Top of PROVIDED PASSAGE

Thursday, January 15, 2015

The Catholic 'Man Crisis'



We have a Catholic 'man crisis' today. We have men who were raised in the faith but are not practicing it. We have men who are awfully ignorant of what the Scriptures and the Catechism teach on moral issues affecting our society today. We have men who have left the Church and have failed to commit themselves fully to Jesus Christ. It is no wonder we are confronted with so many evils and crises today. On this excerpt from an interview with Cardinal Burke by The New Emangelization, he gives us a picture of the current state of men in the Church today. For the complete transcript, please visit this link. We do not need 'nice men'; we need 'real men'.


I think there has been a great confusion with regard to the specific vocation of men in marriage and of men in general in the Church during the past 50 years or so. It’s due to a number of factors, but the radical feminism which has assaulted the Church and society since the 1960s has left men very marginalized.

Unfortunately, the radical feminist movement strongly influenced the Church, leading the Church to constantly address women’s issues at the expense of addressing critical issues important to men; the importance of the father, whether in the union of marriage or not; the importance of a father to children; the importance of fatherhood for priests; the critical impact of a manly character; the emphasis on the particular gifts that God gives to men for the good of the whole society.

The goodness and importance of men became very obscured, and for all practical purposes, were not emphasized at all. This is despite the fact that it was a long tradition in the Church, especially through the devotion of St. Joseph, to stress the manly character of the man who sacrifices his life for the sake of the home, who prepares with chivalry to defend his wife and his children and who works to provide the livelihood for the family. So much of this tradition of heralding the heroic nature of manhood has been lost in the Church today.

Bottom of PROVIDED PASSAGE

== WHAT YOU HAVE TO DO ==
In the passage on the Catholic "man crisis," through devotion to which saint did the Church traditionally stress the manly character of men?

Top of SUPPLIED MATERIAL

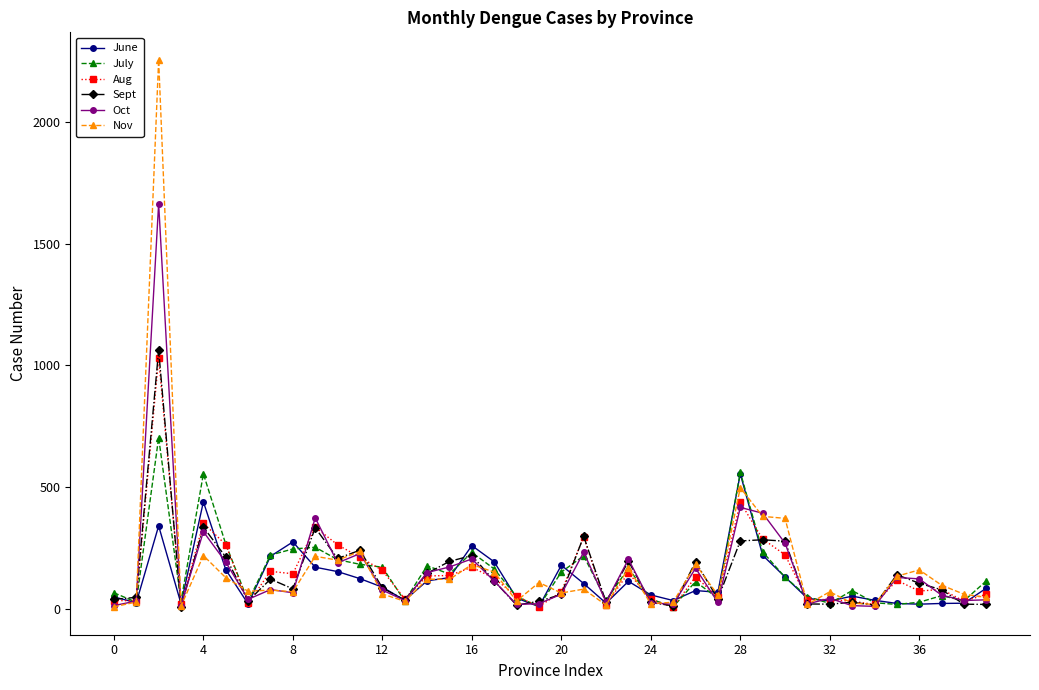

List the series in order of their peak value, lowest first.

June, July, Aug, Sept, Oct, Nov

Bottom of SUPPLIED MATERIAL
Top of SUPPLIED MATERIAL

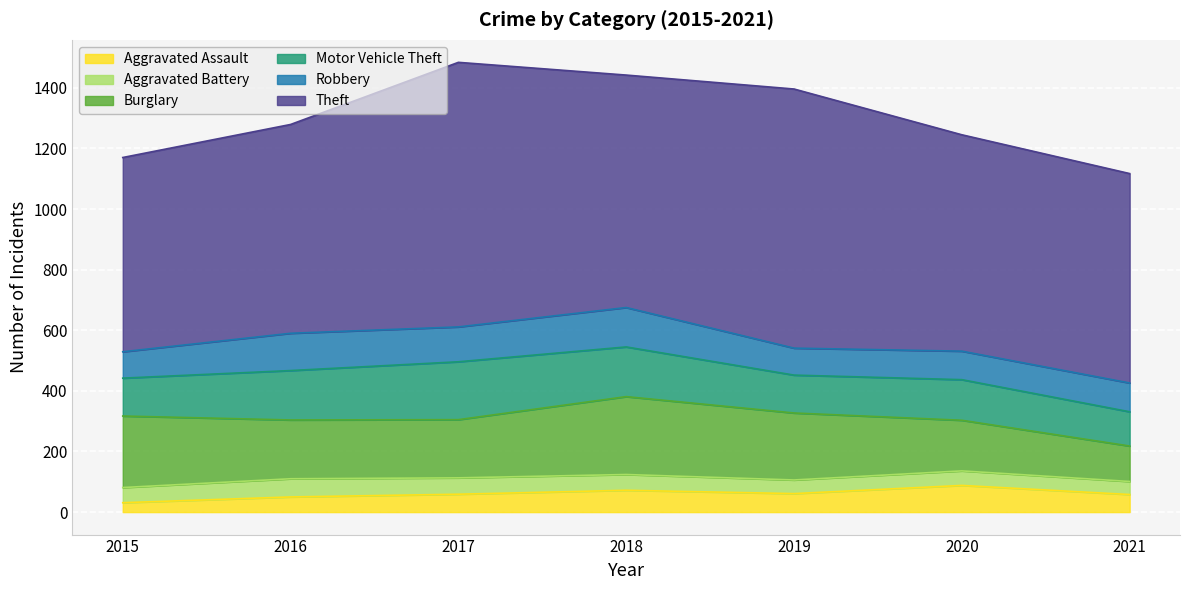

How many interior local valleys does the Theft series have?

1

Bottom of SUPPLIED MATERIAL

== EXERCISE OUTPUT ==
St. Joseph